→ **YOUR INSTRUCTIONS**:
Revise the weighted logistic regression post, starting at "I’d like to" and ending at "following implemenation correct?", with "normal prior" changed to "Gaussian prior".

SELECTED TEXT START

I’d like to implement a logistic regression model (with normal prior) accepting inputs and corresponding non-negative weights w_n (i.e. multiplicities of point’s loglikelihood). Is the following implemenation correct?
weighted_logistic_code = """
data {
int<lower=0> N; // number of observations
int<lower=0> d; // dimensionality of x
matrix[N,d] x; // inputs
int<lower=0,upper=1> y[N]; // outputs in {0, 1}
vector[N] w; // weights
}
parameters {
real theta0; // intercept
vector[d] theta; // auxiliary parameter
}
model {
theta0 ~ normal(0, 1);
theta ~ normal(0, 1);
for(n in 1:N){
target += w[n]*bernoulli_logit_lpmf(y[n]| theta0 + x[n]*theta);
}
}
"""
If you just want to reduce the number of calls to the likelihood, sufficient statistics is a different and probably also the best way to go.
If you have following data
data {
int<lower=0> N_unique; // number of unique rows in x
int<lower=0> d;
matrix[N_unique, d] x;
int<lower=0> U[N]; // number of cases in each row of x
int<lower=0> Y[N]; // number of cases in each row of x with value 1
}
You should be able to use the binomial distribution for your likelihood:
model {
theta0 ~ normal(0, 1);
theta ~ normal(0, 1);
target += binomial_logit_lpmf(Y | U, theta0 + x*theta)
}

SELECTED TEXT END
GIVEN RECORDS START

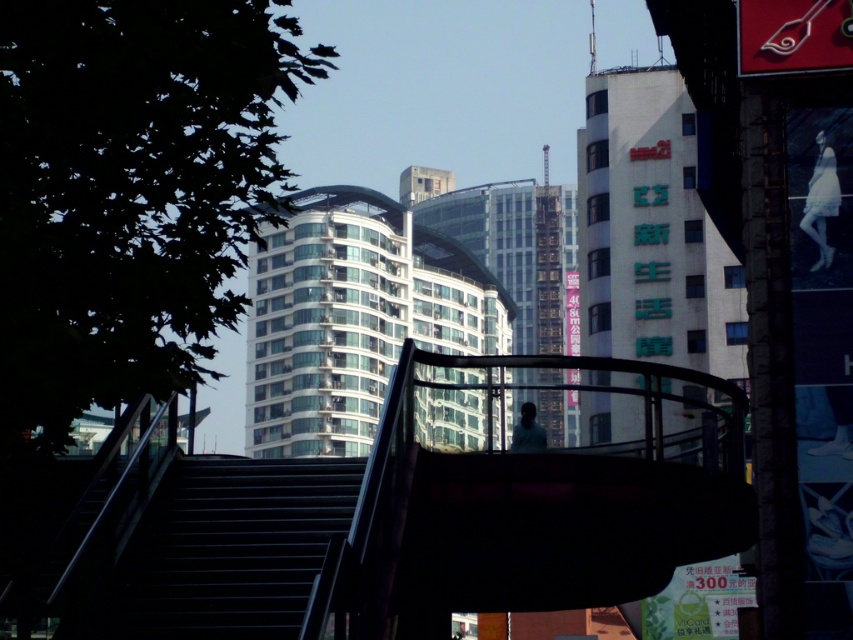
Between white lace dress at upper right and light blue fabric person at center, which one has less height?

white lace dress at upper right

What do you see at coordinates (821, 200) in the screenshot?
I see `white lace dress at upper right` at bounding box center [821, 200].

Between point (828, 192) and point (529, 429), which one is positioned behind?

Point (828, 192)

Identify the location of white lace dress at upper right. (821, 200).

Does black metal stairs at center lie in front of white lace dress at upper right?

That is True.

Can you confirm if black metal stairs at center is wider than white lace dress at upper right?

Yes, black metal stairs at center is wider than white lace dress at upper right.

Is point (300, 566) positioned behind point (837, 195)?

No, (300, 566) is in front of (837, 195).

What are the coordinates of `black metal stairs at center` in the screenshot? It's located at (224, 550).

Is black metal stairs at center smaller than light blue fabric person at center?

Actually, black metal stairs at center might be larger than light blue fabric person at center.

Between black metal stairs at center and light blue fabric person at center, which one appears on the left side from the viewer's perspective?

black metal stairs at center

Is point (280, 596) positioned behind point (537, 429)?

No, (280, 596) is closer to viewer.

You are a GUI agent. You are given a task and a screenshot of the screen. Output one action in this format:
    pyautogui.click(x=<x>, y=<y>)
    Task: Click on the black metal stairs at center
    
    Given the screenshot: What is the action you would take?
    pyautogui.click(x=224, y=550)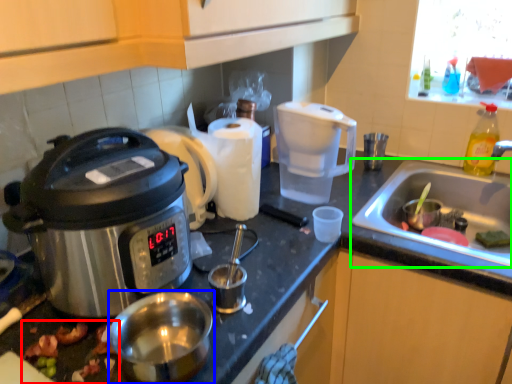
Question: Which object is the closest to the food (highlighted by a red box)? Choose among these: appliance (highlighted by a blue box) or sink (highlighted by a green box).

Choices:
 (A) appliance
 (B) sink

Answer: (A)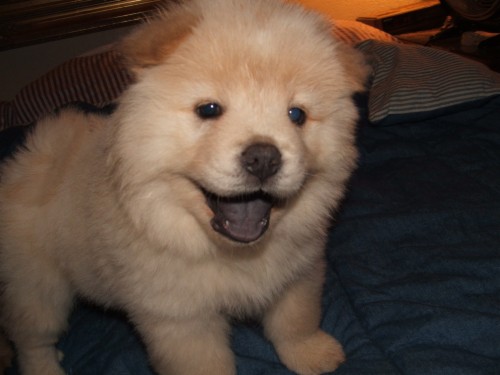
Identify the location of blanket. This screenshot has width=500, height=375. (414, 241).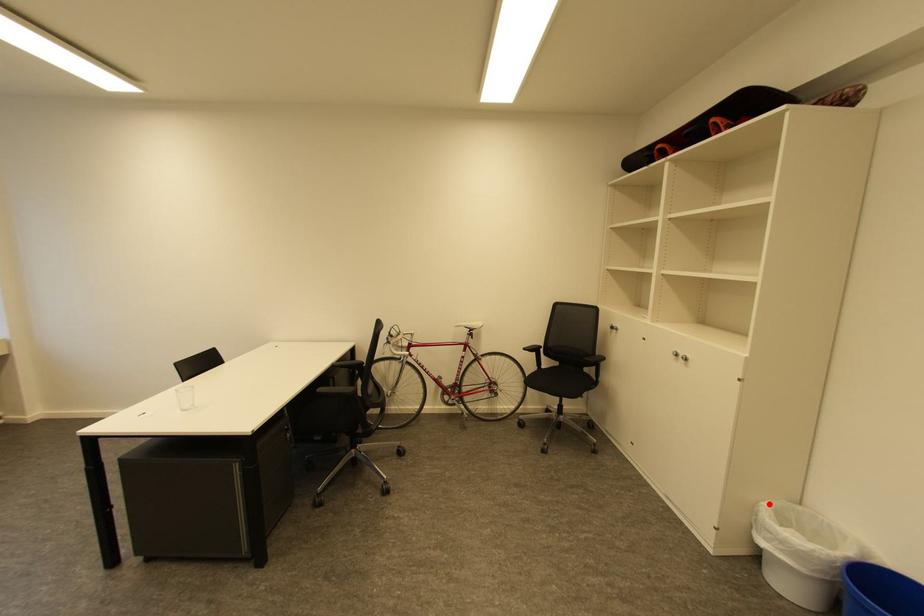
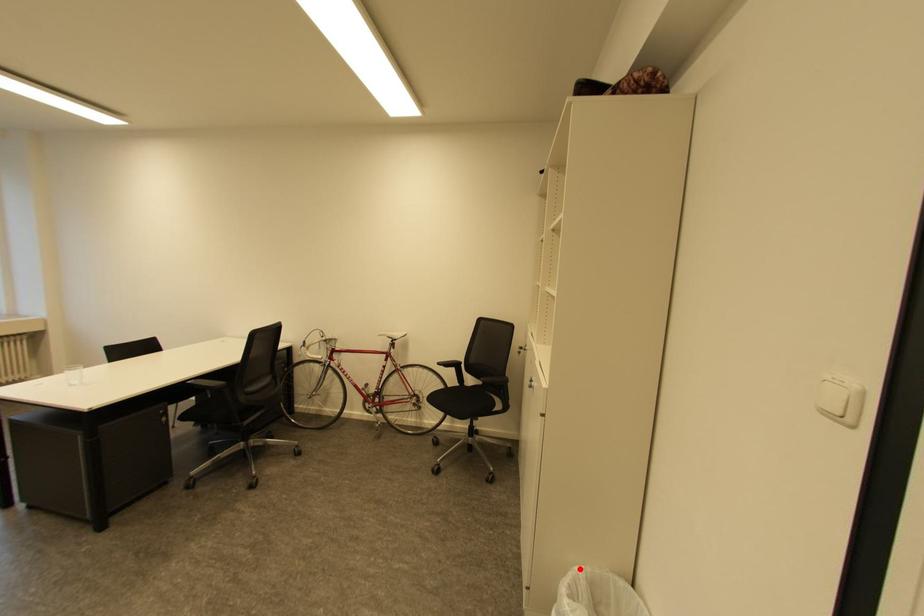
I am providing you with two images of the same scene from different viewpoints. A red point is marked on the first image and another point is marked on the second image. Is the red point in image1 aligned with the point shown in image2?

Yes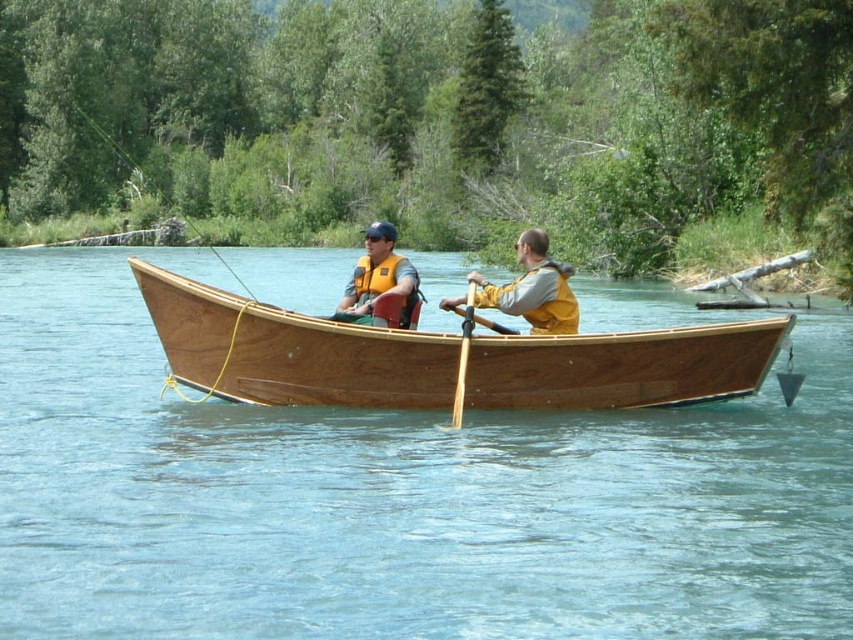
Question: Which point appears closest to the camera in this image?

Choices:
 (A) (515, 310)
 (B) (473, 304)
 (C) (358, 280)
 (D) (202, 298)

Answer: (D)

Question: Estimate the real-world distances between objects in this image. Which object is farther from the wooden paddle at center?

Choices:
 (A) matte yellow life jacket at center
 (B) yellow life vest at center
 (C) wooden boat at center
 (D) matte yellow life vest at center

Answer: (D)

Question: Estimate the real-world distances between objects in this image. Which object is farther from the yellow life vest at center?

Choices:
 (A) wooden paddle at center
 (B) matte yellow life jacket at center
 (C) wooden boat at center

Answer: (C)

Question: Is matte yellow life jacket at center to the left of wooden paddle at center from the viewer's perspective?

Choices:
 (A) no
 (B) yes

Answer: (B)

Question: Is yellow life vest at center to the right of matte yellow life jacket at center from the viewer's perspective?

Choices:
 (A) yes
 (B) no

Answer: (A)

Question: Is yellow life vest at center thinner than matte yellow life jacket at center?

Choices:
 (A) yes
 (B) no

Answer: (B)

GIVEN RECORDS END
GIVEN RECORDS START

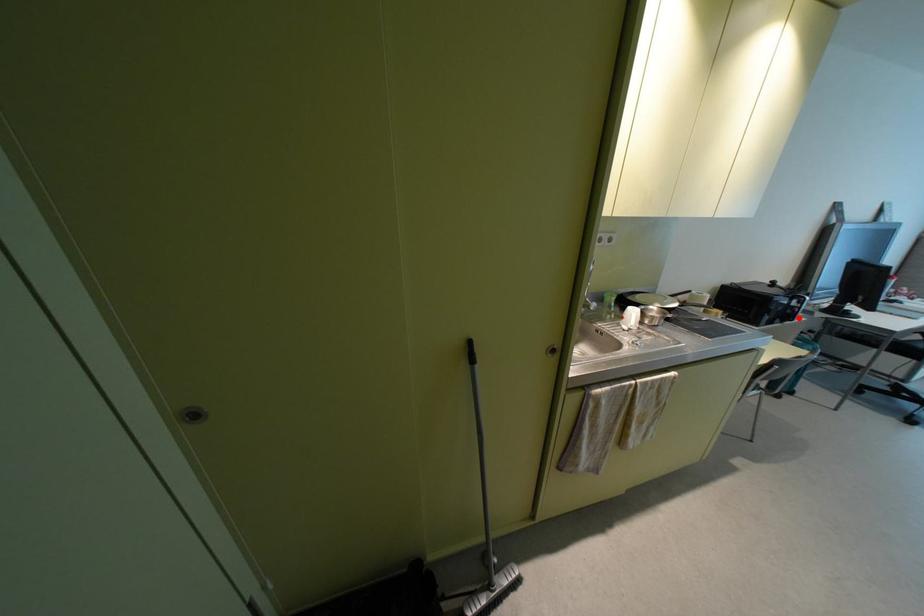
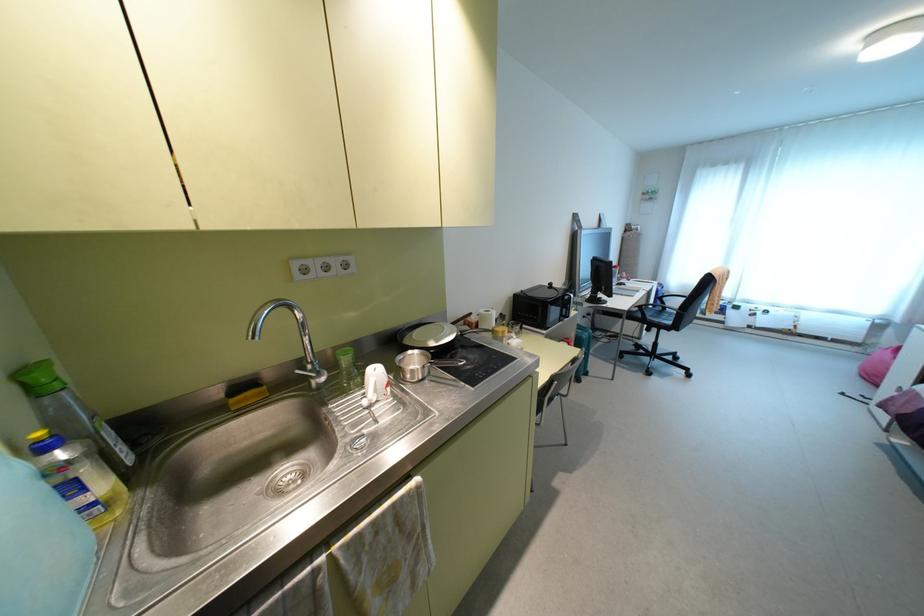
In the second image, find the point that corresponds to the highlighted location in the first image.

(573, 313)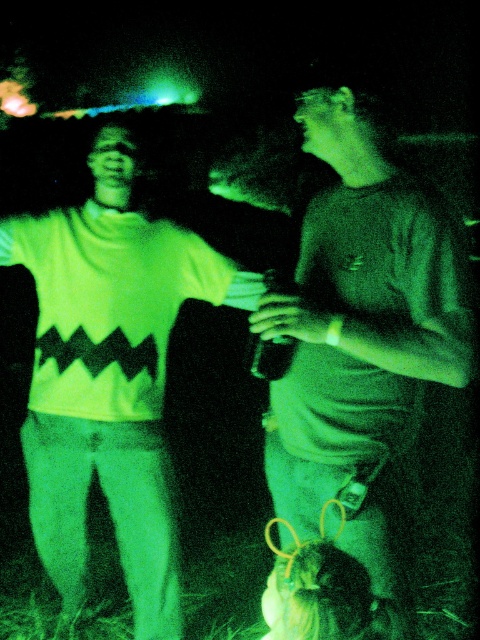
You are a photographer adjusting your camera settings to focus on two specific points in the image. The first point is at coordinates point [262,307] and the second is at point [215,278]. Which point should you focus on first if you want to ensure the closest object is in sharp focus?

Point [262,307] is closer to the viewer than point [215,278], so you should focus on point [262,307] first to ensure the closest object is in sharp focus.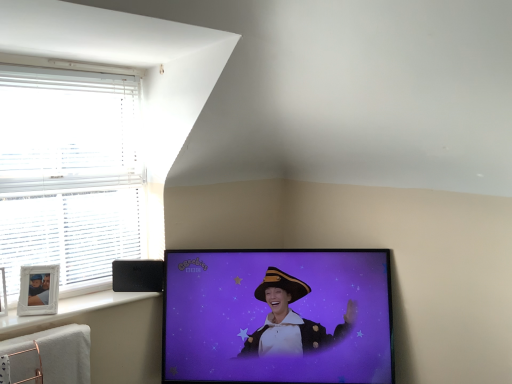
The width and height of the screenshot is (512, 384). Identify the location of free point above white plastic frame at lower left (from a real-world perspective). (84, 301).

GIVEN RECORDS END

→ **YOUR RESPONSE**:
I’d like to implement a logistic regression model (with Gaussian prior) accepting inputs and corresponding non-negative weights w_n (i.e. multiplicities of point’s loglikelihood). Is the following implemenation correct?